LAPD/FBI Homicide Library Opens in Westchester

A grand opening will take place Wednesday for the LAPD/FBI Homicide Library, where materials involving solved -- and unsolved -- crimes will be stored and available for detectives investigating cold cases.

Los Angeles Police Department Chief Michel Moore will participate in a ribbon-cutting ceremony at the facility at the LAPD's Ahmanson Recruit Training Center.

In 2012, the LAPD and the FBI partnered to retrieve solved and unsolved LAPD "homicide books" in Operations-South Bureau, "in an effort to leverage technology to solve cold cases, by piloting a system to digitize the paper homicide records," said LAPD Officer Sara Faden.

Homicide books are repositories of relevant materials developed by detectives during their investigations, including their notes on interviews, tips, clues, and evidence.

"The initiative allowed detectives to digitally access older cases to obtain investigative leads to apprehend suspects and to bring justice for the families of murder victims," Faden said.

"Due to the success of this initiative in OSB, construction of a 7,300-square foot Homicide Library was commenced and has now been completed, allowing the LAPD to move forward with the city-wide systematic retrieval, transfer and digitalization of murder case books in effort to solve cold case homicides," Faden said.

Fadan said the library will help increase productivity on unsolved cases, establish a systematic method of review for older cases, create a centralized database for housing murder books and provide better service to victims' families and loved ones, Faden said.

"The establishment and construction of the Homicide Library was made possible by partnering with the FBI and by generous donations from the Los Angeles Police Foundation and the Ahmanson Foundation," Faden said.
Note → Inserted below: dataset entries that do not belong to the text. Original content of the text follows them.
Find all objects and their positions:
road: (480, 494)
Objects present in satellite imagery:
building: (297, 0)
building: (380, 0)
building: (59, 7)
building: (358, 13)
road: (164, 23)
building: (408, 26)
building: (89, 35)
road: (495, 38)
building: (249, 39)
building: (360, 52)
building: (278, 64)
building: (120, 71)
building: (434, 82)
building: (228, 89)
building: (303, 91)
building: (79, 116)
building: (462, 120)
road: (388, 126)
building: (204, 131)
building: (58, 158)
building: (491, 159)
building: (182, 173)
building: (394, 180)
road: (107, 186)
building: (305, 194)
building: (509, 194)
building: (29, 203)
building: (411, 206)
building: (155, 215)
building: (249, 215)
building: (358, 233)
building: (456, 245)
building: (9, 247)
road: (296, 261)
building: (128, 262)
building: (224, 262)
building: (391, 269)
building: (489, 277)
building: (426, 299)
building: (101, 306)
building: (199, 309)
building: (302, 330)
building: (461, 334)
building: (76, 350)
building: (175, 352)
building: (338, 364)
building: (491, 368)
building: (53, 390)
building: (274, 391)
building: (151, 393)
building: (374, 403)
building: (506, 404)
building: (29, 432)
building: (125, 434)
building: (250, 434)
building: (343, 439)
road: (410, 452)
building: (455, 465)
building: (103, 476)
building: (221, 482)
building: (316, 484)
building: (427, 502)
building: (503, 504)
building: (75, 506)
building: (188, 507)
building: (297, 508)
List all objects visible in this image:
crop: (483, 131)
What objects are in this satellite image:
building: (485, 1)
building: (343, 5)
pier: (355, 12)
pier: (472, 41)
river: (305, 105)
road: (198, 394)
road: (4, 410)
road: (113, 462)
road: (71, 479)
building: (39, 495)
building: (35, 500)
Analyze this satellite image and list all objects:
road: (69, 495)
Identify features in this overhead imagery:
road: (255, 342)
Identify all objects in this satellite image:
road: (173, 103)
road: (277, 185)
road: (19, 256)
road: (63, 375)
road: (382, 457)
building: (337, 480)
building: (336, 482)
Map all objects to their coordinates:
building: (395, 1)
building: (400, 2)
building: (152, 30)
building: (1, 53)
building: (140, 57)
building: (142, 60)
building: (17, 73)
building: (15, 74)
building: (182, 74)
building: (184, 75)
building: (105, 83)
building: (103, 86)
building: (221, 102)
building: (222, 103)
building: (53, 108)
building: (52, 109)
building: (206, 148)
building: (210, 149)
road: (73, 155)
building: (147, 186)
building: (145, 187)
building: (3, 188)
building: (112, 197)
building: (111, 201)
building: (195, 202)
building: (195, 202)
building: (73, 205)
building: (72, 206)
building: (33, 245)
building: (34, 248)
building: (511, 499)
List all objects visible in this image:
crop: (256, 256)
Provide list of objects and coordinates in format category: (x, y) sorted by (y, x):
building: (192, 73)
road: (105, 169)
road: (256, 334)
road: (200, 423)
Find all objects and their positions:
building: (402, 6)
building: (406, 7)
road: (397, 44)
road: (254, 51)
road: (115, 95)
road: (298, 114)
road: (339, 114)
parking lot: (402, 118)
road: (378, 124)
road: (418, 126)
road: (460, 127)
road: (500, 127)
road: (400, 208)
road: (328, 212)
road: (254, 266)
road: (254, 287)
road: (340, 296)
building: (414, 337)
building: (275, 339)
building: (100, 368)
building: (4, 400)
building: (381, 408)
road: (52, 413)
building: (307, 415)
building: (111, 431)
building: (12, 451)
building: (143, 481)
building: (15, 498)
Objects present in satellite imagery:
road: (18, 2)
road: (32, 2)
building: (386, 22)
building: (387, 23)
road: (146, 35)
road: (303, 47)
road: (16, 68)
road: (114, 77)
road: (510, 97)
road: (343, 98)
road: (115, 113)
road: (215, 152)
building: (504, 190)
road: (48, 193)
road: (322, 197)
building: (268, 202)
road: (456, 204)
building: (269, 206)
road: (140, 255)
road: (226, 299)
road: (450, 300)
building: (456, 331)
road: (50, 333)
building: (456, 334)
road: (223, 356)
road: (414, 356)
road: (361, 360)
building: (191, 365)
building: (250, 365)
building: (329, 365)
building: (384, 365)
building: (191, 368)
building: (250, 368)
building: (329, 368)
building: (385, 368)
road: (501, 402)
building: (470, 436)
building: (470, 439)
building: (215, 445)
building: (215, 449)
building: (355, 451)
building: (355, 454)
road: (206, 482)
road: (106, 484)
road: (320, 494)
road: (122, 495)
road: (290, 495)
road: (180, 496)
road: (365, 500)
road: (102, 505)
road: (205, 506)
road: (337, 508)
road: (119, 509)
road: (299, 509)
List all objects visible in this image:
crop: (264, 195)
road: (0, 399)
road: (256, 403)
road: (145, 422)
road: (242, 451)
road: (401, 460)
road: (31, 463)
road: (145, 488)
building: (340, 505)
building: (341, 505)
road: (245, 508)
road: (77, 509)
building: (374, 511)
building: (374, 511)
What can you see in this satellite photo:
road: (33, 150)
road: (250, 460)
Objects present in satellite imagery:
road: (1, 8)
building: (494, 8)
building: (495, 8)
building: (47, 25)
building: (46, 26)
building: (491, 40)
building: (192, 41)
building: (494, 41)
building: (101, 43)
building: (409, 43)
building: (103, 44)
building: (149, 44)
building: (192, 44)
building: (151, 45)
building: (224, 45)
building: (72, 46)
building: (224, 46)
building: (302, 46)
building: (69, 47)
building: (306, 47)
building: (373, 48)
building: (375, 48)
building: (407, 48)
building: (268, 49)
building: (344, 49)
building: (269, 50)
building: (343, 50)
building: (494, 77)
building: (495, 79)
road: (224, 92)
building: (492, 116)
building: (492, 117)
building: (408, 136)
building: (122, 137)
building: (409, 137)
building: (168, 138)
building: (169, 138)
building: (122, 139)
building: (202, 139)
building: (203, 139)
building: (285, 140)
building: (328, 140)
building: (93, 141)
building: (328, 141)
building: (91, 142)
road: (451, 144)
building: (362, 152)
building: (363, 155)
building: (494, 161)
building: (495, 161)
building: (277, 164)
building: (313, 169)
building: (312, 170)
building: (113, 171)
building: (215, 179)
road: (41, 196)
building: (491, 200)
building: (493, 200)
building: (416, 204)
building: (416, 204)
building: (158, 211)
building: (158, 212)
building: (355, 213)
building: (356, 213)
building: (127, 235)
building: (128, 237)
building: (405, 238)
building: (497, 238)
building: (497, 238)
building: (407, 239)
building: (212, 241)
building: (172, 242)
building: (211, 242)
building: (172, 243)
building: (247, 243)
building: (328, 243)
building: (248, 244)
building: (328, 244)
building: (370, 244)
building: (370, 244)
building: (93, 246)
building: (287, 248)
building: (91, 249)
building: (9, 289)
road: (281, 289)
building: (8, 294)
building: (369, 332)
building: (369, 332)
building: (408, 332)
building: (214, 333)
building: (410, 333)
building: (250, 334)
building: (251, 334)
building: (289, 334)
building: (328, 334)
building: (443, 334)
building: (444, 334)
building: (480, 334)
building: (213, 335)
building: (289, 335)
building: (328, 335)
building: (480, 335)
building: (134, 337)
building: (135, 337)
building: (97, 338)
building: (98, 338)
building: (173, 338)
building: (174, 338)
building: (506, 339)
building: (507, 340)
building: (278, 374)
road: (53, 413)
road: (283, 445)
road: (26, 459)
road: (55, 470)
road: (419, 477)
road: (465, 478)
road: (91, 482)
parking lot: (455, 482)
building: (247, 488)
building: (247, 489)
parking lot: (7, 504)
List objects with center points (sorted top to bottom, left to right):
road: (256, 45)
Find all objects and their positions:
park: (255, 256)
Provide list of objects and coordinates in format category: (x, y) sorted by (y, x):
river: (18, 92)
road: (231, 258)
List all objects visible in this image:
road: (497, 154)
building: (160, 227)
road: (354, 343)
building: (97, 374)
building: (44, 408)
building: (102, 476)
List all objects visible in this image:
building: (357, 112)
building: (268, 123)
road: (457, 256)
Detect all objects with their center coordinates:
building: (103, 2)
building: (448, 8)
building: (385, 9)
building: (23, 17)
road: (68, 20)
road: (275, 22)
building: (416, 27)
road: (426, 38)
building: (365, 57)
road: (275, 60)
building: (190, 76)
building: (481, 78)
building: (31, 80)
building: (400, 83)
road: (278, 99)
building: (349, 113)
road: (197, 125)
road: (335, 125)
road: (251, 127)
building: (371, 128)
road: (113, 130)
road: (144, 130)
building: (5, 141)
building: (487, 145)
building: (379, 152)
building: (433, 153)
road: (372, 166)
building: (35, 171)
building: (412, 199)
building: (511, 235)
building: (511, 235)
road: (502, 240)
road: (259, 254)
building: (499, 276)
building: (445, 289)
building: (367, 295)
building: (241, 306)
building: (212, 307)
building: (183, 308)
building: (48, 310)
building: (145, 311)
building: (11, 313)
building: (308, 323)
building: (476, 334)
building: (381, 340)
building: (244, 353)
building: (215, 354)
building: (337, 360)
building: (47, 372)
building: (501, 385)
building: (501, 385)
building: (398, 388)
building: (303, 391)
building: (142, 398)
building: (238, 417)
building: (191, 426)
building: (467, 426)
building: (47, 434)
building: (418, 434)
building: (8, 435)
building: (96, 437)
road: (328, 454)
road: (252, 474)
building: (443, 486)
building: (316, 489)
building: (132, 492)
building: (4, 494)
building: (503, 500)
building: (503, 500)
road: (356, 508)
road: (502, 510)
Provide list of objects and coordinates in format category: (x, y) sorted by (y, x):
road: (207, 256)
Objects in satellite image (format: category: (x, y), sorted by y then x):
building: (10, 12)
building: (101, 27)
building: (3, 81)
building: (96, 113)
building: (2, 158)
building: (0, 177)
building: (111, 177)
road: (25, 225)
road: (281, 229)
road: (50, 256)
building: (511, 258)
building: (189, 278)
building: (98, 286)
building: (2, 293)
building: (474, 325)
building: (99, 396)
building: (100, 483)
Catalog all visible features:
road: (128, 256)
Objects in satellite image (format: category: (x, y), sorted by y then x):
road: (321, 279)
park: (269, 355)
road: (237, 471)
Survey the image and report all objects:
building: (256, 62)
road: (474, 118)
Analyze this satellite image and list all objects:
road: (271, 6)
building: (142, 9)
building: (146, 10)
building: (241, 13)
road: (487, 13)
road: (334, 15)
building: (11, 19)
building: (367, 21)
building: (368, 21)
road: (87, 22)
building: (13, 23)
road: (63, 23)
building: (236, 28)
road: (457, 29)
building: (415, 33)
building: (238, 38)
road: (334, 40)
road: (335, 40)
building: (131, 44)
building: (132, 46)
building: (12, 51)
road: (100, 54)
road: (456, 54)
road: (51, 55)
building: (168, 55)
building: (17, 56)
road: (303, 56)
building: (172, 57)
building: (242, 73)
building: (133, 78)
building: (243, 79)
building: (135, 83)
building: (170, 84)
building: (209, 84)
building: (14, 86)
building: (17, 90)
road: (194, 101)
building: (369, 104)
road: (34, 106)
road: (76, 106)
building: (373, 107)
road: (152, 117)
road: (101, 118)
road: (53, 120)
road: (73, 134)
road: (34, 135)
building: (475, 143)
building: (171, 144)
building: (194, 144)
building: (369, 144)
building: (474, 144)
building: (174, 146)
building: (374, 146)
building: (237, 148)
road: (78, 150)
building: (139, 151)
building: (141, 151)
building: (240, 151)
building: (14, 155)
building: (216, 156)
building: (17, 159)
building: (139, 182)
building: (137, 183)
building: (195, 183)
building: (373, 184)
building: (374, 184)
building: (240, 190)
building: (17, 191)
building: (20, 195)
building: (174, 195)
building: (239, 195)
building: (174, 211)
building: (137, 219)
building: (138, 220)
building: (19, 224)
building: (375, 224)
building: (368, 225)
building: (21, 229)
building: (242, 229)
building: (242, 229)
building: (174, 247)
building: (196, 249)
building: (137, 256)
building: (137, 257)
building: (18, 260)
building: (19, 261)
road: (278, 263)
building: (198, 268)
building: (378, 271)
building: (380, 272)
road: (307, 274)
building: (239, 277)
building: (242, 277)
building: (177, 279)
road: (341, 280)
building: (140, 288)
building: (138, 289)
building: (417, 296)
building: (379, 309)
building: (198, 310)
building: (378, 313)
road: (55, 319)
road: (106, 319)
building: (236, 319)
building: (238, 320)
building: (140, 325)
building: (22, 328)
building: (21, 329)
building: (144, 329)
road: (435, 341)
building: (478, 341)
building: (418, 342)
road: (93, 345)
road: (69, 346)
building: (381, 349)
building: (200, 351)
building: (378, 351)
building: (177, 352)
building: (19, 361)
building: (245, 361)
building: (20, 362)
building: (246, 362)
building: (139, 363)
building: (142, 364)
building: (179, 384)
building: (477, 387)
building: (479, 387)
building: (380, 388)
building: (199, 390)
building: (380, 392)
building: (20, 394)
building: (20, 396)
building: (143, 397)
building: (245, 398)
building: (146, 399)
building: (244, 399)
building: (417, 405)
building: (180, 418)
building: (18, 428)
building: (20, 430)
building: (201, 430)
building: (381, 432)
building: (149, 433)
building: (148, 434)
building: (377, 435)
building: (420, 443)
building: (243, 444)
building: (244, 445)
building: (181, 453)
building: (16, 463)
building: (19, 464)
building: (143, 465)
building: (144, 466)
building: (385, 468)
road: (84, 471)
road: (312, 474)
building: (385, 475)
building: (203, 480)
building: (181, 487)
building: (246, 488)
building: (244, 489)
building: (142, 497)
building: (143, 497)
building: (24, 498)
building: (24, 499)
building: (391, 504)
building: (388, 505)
The Homicide Library will have space to house materials involving more than 15,000 murder cases, and will provide an opportunity for researchers to study the methodology involved in past murder investigations and help in developing methodology for future murder investigations.

"As Chief of the Los Angeles Police Department, I have been committed to working closely with our federal partners in addressing unsolved murders and helping to bring closure to victim's families and the communities we serve," said LAPD Chief Michel Moore.

"I am very pleased with the utilization of technology to improve service and with our continued relationship with the FBI, Los Angeles Police Foundation and the Ahmanson Foundation in the fight against crime in Los Angeles," Moore said. "I will continue my commitment to reduce crime in our communities and to vigorously pursue investigative leads to solve homicides in the city."